The participants’ positive feedback on the ex vivo model and their eagerness to conduct similar surgical courses emphasise the desire and need for learning and training opportunities. When performing cleft surgery on a patient, the surgeon is generally expected to have a high level of expertise, even if it is his first cleft surgery [6]. A surgeon should therefore be able to acquire this very expertise at university hospitals, since one of their main tasks is to provide professional education for medical residents and students [22]. Unfortunately, education and training at universities are hitherto only provided to a very limited extend and the expertise in the field of cleft surgery often seems to lie in the hands of a few specialists. Likewise, haptic high-fidelity models for bilateral cleft surgery are very expensive and hardly available, discouraging interested surgeons and students from deepening their knowledge and enhancing their surgical skills. The mere acquisition of theoretical knowledge is not sufficient, however, as surgical residents are predominantly hands-on learners [23]. The porcine snout disc model intervenes at exactly this problem, since it is both inexpensive and easily available. Using the template technique, the ex vivo model is easy to imitate and, due to the minimal financial outlay, may be widely used for the education and training of bilateral cleft lip surgery. It can be easily adapted to personal surgical preferences. This allows practising different incision and surgical techniques as well as simulating different cleft characteristics by creating the corresponding template. The ex vivo model offers educational centres an easy opportunity to familiarise their medical residents and students with the field of plastic and reconstructive surgery. A previous study by Bauer et al. [22] found that surgical hands-on courses are a valuable enhancement to the medical curriculum, since they increase the participants knowledge as well as their interest in the corresponding field. According to the authors, providing more practical courses might even lead to more young medical professionals choosing to specialise in surgery.
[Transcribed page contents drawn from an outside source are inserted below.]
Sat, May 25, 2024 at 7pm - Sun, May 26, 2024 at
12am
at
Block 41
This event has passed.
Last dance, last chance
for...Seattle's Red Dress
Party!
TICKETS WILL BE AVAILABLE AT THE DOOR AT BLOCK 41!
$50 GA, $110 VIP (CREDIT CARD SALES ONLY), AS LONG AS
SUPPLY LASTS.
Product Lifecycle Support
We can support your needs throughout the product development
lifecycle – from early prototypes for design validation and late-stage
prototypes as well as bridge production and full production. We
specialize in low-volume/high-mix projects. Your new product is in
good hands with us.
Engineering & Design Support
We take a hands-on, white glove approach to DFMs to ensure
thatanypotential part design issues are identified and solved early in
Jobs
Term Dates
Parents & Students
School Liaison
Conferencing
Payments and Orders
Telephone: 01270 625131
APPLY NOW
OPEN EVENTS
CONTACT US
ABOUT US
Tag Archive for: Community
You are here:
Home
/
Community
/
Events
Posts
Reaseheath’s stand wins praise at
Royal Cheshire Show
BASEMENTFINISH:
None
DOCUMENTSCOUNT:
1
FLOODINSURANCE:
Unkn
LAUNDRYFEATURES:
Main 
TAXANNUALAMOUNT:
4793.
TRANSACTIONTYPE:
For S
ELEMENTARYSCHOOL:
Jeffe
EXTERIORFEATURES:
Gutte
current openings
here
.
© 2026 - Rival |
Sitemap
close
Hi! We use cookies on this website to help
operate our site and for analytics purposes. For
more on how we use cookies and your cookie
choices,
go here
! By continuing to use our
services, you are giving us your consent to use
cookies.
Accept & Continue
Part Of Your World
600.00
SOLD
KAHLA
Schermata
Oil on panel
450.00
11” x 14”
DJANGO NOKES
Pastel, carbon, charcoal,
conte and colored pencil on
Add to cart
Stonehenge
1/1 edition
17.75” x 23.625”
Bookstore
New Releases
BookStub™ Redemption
Besides its suitability to train or educate many residents or students at the same time, the ex vivo model is furthermore ideally suited for one’s individual repetitive surgical training. This is an improvement over the high-fidelity silicone models priced about $ 250 per model [24]. The ex vivo model is not only of low costs, though, but its availability is almost unlimited, whereas the availability of high-fidelity cleft models was very limited during the COVID-19 pandemic. Moreover, the manufacturing of the model is simple and requires no special equipment. In fact, the information contained in this work enable anyone interested to create an ex vivo model themselves, following the maxim by which the plastic surgeon Arthur Barsky had already been teaching [4]: “Give a man a fish and he will eat for a day. Teach a man to fish and he will for a lifetime”.

Conclusion

The ex vivo porcine snout disc model described in this study is useful as a simulation model for bilateral cleft surgery and in particular for the surgical steps of the multi-layered lip construction. Unlike high-fidelity models, it is not only inexpensive, but also easily and widely available. It is therefore a valuable tool for education and training. The model allows both surgeons and students to gain experience in cleft surgery, improve their practical skills and to deepen their understanding of the complex surgical procedures. The main limitation is that the model cannot be used to replicate a primary rhinoplasty.